Dadurch, dass wir Tiere in einzelne willkürliche Kategorien betrachten, vermögen wir sehr unterschiedliche Gefühle und Verhaltensweisen gegenüber verschiedenen Spezies auszudrücken (Hunde streicheln, Schweine essen). Oder wir betrachten Nutztiere als Eigentum, als Objekte, anstatt als Lebewesen. In der Industrie gibt man ihnen Nummern anstatt Namen. 

 

Wenn es um das Thema Tiere essen geht, ist unsere Wahrnehmung größtenteils von unserer Kultur bestimmt. Angewöhnte Grausamkeit durch Sozialisation. Tatsächlich gibt es in fleischessenden Gesellschaften nur eine kleine Anzahl an Tieren, bei denen wir als Kind gelernt haben, sie als essbar zu klassifizieren. Bei der weitaus grössten Anzahl an Tieren haben wir gelernt, sie als nicht essbar und deswegen als ungeniessbar oder ekelhaft einzustufen. Ekel beim Gedanken ans Fleischessen ist also nicht die Ausnahme, es ist vielmehr die Regel. Die Ausnahme ist die Abwesenheit von Ekel. 

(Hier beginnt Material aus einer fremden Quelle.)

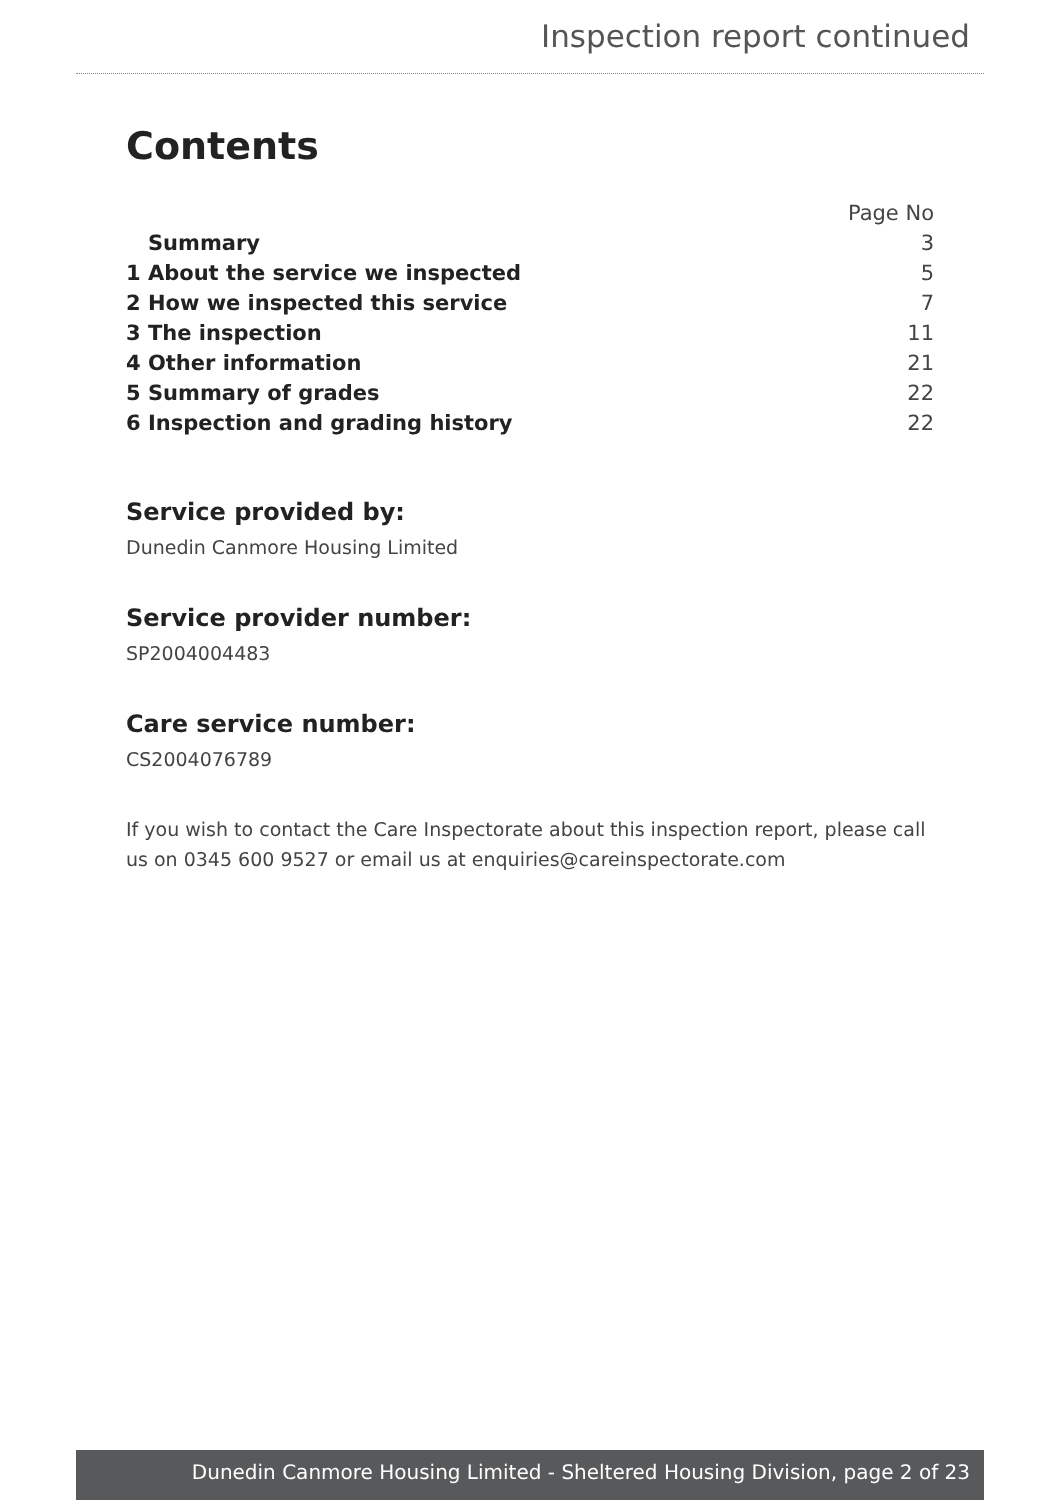Inspection report continued
Contents
| | Page No |
| Summary | 3 |
| 1 About the service we inspected | 5 |
| 2 How we inspected this service | 7 |
| 3 The inspection | 11 |
| 4 Other information | 21 |
| 5 Summary of grades | 22 |
| 6 Inspection and grading history | 22 |
Service provided by:
Dunedin Canmore Housing Limited
Service provider number:
SP2004004483
Care service number:
CS2004076789
If you wish to contact the Care Inspectorate about this inspection report, please call us on 0345 600 9527 or email us at enquiries@careinspectorate.com
Dunedin Canmore Housing Limited - Sheltered Housing Division, page 2 of 23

Warum empfindet man keinen Ekel, wenn es um die 6 Tierarten geht, die wir gelernt haben, sie als essbar zu betrachten?

 

Genau hier wirken diese psychologischen Wahrnehmungsverzerrungen, die das Furchtbare als alltäglich und normal erscheinen lassen. 

Möge nun die natürliche Empörung wieder erwachen, die einem vor den unbewusst wirkenden Abwehrmechanismen, der gewohnheitsmässigen Einschläferung erweckt, welche Fleischessen überhaupt ermöglichte. 

Tiere zu essen ist nicht einfach nur eine Sache persönlicher Ethik. Es ist das erschreckende Resultat einer Ignoranz, welche die Verbindung zwischen dem Fleisch auf dem Teller und dem Lebewesen, das es einmal war, vernebelt. 

Das Erwachen aus Verstandes- und Gefühles-Vernebelung wird uns nicht nur vor dem Fleisch-Essen heilen.